Copy the entries from the line containing "Which has a higher value, 45 or 32?" through the end of the entries, inclusive, changing "value" to "reading" and leaving everything else as it is. Leave the pictures out of your copy.

**RECORDS TO PROCESS**
-*-

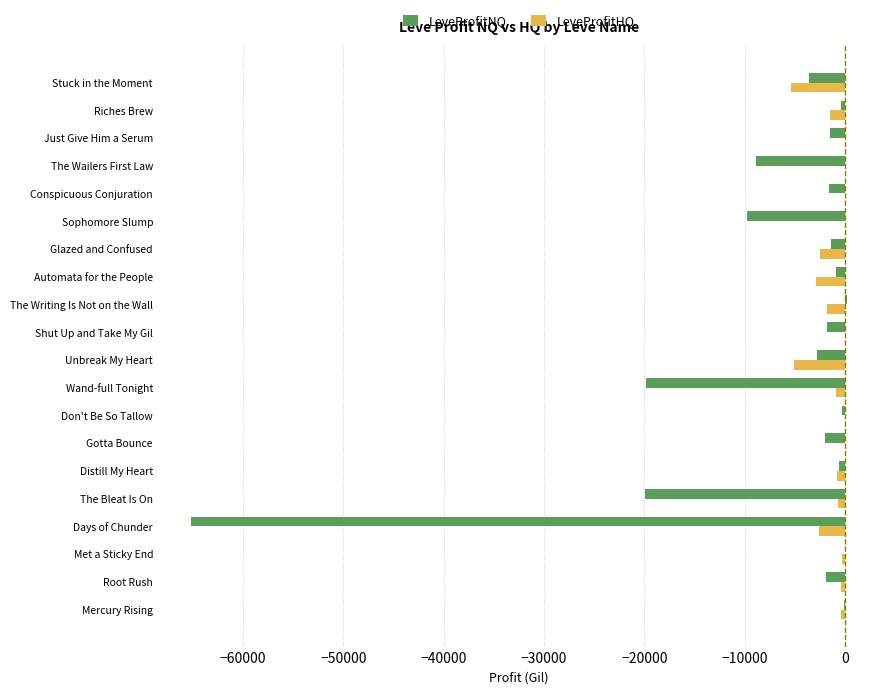

Is it true that LeveProfitNQ equals -7801.5 at Wand-full Tonight?

False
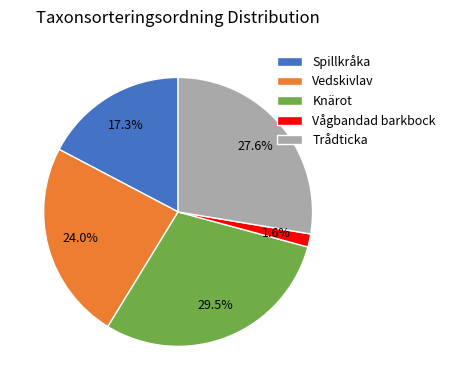

Does Trådticka represent more than half of the total?

No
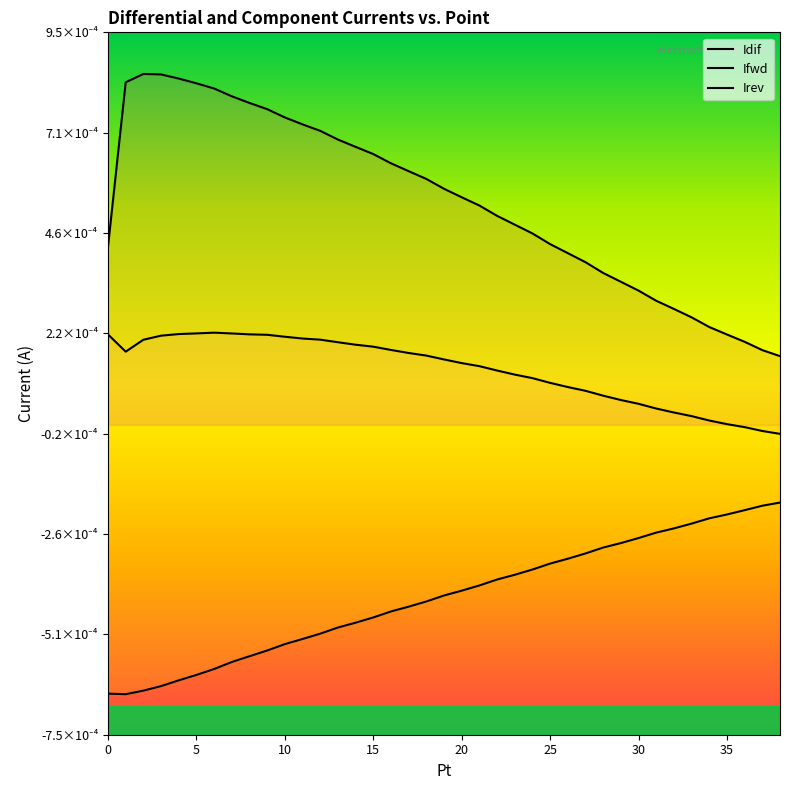

List the series in order of their peak value, lowest first.

Irev, Ifwd, Idif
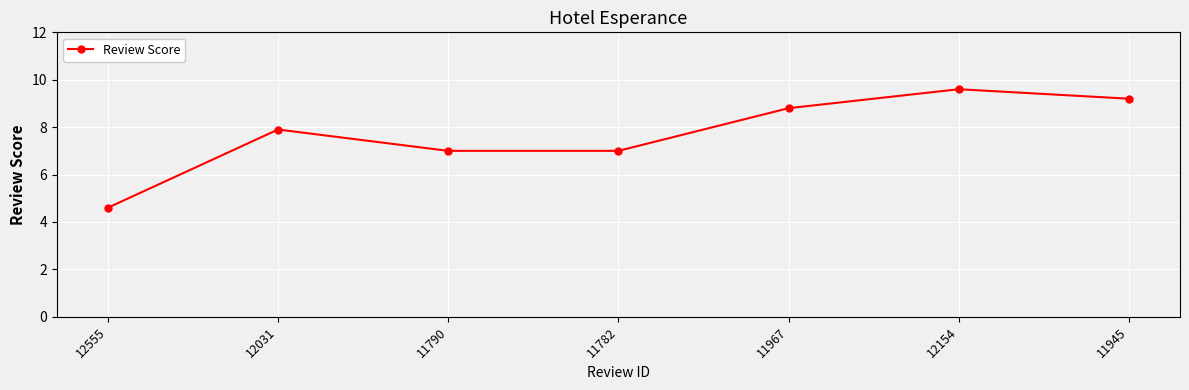

What is the label of the 6th point from the right?

12031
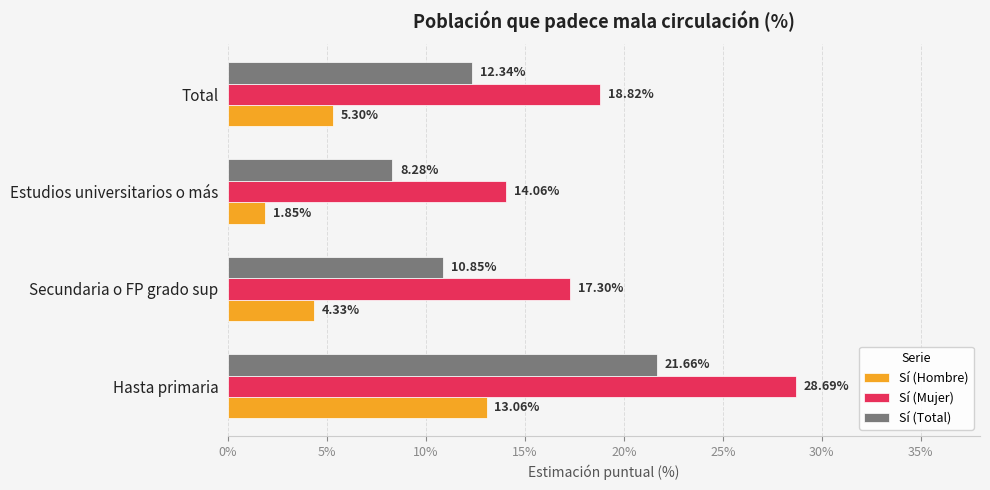

Which category has the lowest value in the Sí (Mujer) series?

Estudios universitarios o más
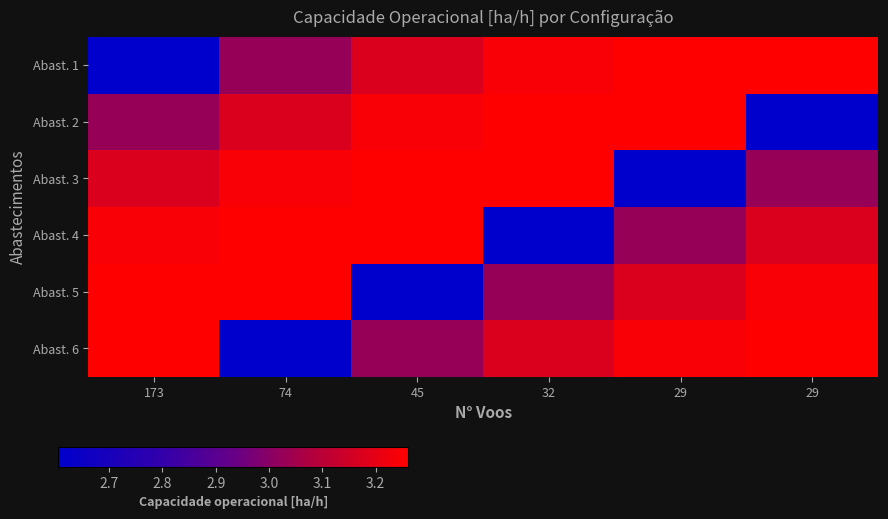

Which has a higher value, 45 or 32?

32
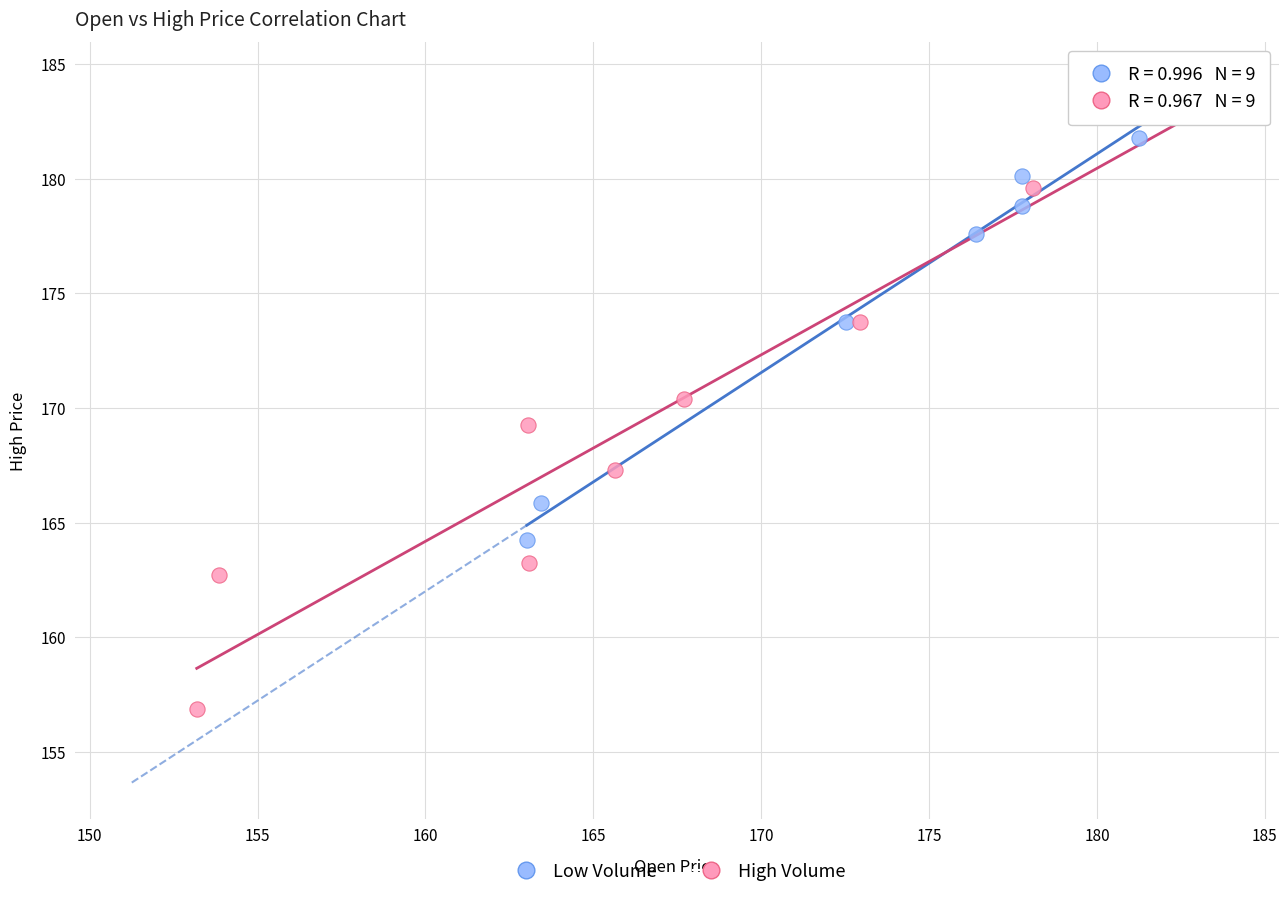

Which series contains the highest Y value?

High Volume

-*-

**PROBLEM SOLUTION**
Which has a higher reading, 45 or 32?

32

Which series contains the highest Y reading?

High Volume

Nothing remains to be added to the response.